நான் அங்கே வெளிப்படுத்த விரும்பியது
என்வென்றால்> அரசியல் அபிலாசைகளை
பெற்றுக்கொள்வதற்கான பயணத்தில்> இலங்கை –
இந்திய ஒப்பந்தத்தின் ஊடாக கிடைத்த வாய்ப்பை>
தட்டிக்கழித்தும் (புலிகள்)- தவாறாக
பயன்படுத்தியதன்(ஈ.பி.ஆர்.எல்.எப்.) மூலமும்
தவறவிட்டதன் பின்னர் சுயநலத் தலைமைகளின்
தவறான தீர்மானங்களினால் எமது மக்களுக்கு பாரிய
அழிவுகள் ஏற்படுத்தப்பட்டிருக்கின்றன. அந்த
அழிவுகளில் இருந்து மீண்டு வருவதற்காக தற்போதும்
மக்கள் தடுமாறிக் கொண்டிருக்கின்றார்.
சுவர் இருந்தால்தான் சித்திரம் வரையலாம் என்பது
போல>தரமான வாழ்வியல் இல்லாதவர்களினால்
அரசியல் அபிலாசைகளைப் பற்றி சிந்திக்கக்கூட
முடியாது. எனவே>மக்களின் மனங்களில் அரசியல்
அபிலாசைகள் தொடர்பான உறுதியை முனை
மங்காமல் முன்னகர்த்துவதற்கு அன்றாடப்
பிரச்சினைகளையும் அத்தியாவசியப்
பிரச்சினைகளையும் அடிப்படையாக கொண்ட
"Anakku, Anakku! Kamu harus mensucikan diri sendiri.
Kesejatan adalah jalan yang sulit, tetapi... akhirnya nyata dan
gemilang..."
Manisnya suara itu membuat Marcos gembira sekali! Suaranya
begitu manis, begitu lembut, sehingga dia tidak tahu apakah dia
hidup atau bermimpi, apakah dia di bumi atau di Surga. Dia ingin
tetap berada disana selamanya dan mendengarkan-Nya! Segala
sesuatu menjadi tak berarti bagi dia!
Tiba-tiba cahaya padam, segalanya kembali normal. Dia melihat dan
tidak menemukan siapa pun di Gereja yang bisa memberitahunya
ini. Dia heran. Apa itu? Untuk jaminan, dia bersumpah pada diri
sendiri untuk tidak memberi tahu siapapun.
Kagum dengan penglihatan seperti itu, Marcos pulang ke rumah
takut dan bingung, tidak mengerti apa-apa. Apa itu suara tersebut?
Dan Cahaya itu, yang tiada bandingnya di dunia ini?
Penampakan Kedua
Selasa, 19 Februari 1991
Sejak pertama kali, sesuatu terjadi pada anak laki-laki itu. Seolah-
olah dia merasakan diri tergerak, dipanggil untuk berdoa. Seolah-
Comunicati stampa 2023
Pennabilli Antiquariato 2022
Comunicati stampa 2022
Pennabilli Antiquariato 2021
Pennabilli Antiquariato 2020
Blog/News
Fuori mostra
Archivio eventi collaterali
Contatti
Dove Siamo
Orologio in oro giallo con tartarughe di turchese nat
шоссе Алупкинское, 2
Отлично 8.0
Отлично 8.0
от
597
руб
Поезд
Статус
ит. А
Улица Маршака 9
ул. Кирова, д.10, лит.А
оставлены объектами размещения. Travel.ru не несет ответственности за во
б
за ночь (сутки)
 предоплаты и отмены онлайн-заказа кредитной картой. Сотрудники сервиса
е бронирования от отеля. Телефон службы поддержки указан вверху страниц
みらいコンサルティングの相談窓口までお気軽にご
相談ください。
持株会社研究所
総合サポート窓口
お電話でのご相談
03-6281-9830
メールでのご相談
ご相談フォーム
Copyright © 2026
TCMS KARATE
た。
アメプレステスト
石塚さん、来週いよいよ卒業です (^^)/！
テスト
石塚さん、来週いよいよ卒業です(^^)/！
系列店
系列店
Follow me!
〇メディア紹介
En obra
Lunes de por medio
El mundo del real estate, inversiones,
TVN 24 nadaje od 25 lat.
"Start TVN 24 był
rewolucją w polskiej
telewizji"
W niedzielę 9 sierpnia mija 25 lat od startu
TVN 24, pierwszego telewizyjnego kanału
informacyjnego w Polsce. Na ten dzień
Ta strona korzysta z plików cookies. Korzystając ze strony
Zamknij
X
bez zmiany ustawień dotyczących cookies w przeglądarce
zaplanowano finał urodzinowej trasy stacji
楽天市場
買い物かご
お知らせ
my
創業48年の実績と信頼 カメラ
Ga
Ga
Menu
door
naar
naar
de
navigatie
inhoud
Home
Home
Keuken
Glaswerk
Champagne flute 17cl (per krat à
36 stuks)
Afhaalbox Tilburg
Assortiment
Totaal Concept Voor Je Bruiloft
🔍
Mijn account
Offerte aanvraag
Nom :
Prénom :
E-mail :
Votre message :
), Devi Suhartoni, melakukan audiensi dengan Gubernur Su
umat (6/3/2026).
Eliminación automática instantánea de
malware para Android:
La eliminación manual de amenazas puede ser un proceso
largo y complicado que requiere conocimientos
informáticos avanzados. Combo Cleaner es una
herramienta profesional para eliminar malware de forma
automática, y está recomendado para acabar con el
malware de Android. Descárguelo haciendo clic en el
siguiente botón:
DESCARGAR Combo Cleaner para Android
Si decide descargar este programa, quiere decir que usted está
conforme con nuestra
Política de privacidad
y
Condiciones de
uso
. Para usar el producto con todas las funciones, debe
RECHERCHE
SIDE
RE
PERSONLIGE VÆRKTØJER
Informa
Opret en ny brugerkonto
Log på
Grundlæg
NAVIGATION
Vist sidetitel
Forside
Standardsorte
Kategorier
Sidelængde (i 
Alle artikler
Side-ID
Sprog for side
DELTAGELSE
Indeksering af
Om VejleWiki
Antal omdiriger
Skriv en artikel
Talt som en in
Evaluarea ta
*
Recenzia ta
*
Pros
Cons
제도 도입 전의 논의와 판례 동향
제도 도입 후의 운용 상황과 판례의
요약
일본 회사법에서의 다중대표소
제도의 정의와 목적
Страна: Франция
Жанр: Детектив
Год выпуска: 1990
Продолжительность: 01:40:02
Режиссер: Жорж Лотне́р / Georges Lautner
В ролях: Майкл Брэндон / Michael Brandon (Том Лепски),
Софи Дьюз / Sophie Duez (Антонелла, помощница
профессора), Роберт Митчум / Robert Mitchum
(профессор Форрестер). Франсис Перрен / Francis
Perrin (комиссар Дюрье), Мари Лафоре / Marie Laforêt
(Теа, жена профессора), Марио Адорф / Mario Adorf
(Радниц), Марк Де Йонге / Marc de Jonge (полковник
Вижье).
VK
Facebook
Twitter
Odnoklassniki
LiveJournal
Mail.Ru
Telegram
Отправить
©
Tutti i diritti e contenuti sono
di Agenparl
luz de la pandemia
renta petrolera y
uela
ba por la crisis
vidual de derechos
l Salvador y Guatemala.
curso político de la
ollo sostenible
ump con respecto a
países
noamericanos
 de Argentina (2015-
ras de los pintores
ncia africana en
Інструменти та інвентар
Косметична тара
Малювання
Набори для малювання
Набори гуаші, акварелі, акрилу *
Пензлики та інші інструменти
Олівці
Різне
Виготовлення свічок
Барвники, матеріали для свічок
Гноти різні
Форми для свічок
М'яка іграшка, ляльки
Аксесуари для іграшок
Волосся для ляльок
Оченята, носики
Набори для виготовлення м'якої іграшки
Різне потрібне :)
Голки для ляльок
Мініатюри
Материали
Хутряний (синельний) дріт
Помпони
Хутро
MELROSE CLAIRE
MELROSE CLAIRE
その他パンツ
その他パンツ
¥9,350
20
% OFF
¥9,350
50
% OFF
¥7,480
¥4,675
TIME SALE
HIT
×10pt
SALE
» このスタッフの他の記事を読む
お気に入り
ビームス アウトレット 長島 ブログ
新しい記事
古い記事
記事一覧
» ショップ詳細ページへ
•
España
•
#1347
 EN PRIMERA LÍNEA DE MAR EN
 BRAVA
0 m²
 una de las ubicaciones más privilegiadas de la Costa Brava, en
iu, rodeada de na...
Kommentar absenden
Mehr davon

○ ○ ○ ○

Request: Retype, exactly and with nothing added, the lines of the material above from the first through the one that contains "takut dan bingung, tidak".

Result for this exercise:
நான் அங்கே வெளிப்படுத்த விரும்பியது
என்வென்றால்> அரசியல் அபிலாசைகளை
பெற்றுக்கொள்வதற்கான பயணத்தில்> இலங்கை –
இந்திய ஒப்பந்தத்தின் ஊடாக கிடைத்த வாய்ப்பை>
தட்டிக்கழித்தும் (புலிகள்)- தவாறாக
பயன்படுத்தியதன்(ஈ.பி.ஆர்.எல்.எப்.) மூலமும்
தவறவிட்டதன் பின்னர் சுயநலத் தலைமைகளின்
தவறான தீர்மானங்களினால் எமது மக்களுக்கு பாரிய
அழிவுகள் ஏற்படுத்தப்பட்டிருக்கின்றன. அந்த
அழிவுகளில் இருந்து மீண்டு வருவதற்காக தற்போதும்
மக்கள் தடுமாறிக் கொண்டிருக்கின்றார்.
சுவர் இருந்தால்தான் சித்திரம் வரையலாம் என்பது
போல>தரமான வாழ்வியல் இல்லாதவர்களினால்
அரசியல் அபிலாசைகளைப் பற்றி சிந்திக்கக்கூட
முடியாது. எனவே>மக்களின் மனங்களில் அரசியல்
அபிலாசைகள் தொடர்பான உறுதியை முனை
மங்காமல் முன்னகர்த்துவதற்கு அன்றாடப்
பிரச்சினைகளையும் அத்தியாவசியப்
பிரச்சினைகளையும் அடிப்படையாக கொண்ட
"Anakku, Anakku! Kamu harus mensucikan diri sendiri.
Kesejatan adalah jalan yang sulit, tetapi... akhirnya nyata dan
gemilang..."
Manisnya suara itu membuat Marcos gembira sekali! Suaranya
begitu manis, begitu lembut, sehingga dia tidak tahu apakah dia
hidup atau bermimpi, apakah dia di bumi atau di Surga. Dia ingin
tetap berada disana selamanya dan mendengarkan-Nya! Segala
sesuatu menjadi tak berarti bagi dia!
Tiba-tiba cahaya padam, segalanya kembali normal. Dia melihat dan
tidak menemukan siapa pun di Gereja yang bisa memberitahunya
ini. Dia heran. Apa itu? Untuk jaminan, dia bersumpah pada diri
sendiri untuk tidak memberi tahu siapapun.
Kagum dengan penglihatan seperti itu, Marcos pulang ke rumah
takut dan bingung, tidak mengerti apa-apa. Apa itu suara tersebut?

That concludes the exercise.